Here is a counterexample. It's roughly based on the following useful example: if $X$ is the amount you decide to bet on a fair game, and $Y$ is your resulting profit, then $X,Y$ are uncorrelated but not independent.

Let $\xi_n$ be independent with $P(\xi_n = n) = n^{-2}$, $P(\xi_n = 0) = 1-n^{-2}$. Note that $E[\xi_n] = n^{-1}$ and that, by Borel–Cantelli, we have $\sum_n \xi_n < \infty$ a.s.

Let $\theta$ be a fair coin flip (Bernoulli 1/2) independent of all the $\xi_n$. Let $\mathcal{F}_n = \sigma(\theta, \xi_1, \dots, \xi_n)$.

Set $X_n = n^{-1} \theta + \xi_n (1-\theta)$, which is $\mathcal{F}_n$-measurable. Notice that $$E[X_n \mid \theta = 1] = n^{-1} = E[\xi_n] = E[X_n \mid \theta = 0] $$ and that $(X_n, \theta)$ is independent of $(\xi_1, \dots, \xi_{n-1})$. Hence $E[X_n \mid \mathcal{F}_{n-1}] = E[X_n \mid \theta] = n^{-1} = E[X_n]$, so we have the desired condition.

But on the event $\theta = 1$ we have $X_n = n^{-1}$ for all $n$, and then $\sum X_n = \infty$. And if $\theta = 0$ then $X_n = \xi_n$ for all $n$, then $\sum X_n < \infty$. So we have $P(B) = 1/2$.

(Incidentally, the sequence $M_n = \sum_{k=1}^n (X_k - k^{-1})$ is a martingale which converges with probability $1/2$. In fact, in retrospect, I think the desired condition is equivalent to "$X_n$ is a martingale difference sequence plus constants.")

If you require the $X_n$ to be *uniformly* bounded then the answer is yes; $P(B)$ is 0 or 1 according to whether $\sum_n E[X_n]$ converges or diverges.

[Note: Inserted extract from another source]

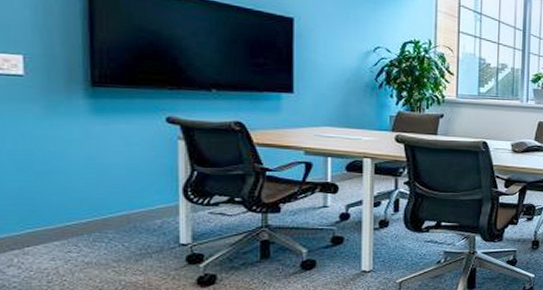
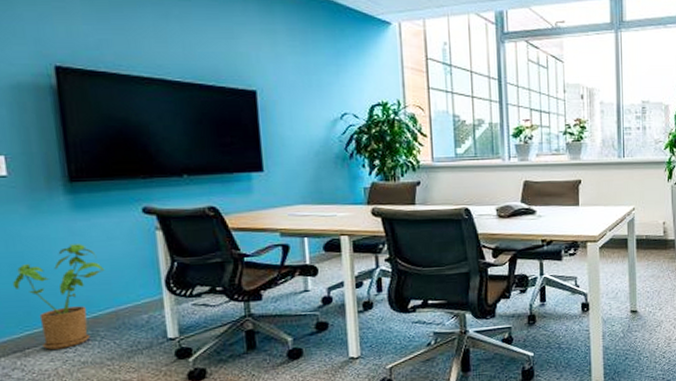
house plant: none [17,147,120,249] -> present [12,244,105,350]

Let's say $0 \le X_n \le 1$ for all $n$. Let $c_n = E[X_n]$. If $\sum_n c_n < \infty$ then by monotone convergence we have $E\left[\sum_n X_n\right] < \infty$ and thus $P(B) = 0$. So suppose that $\sum_n c_n = \infty$. Let $Y_n = X_n - c_n$ (so $-1 \le Y_n \le 1$) and $M_n = \sum_{k=1}^n Y_k$. As noted above, $M_n$ is a martingale, which now has bounded increments. On the event $B^c$ we have $M_n = \sum_{k=1}^n X_k - \sum_{k=1}^n c_k \to -\infty$ since the first sum converges and the second diverges. However, according to this exercise, there is probability zero to have $M_n \to -\infty$. (It says that almost surely, $\limsup M_n$ is either finite or $+\infty$.) So in this case $P(B)=1$.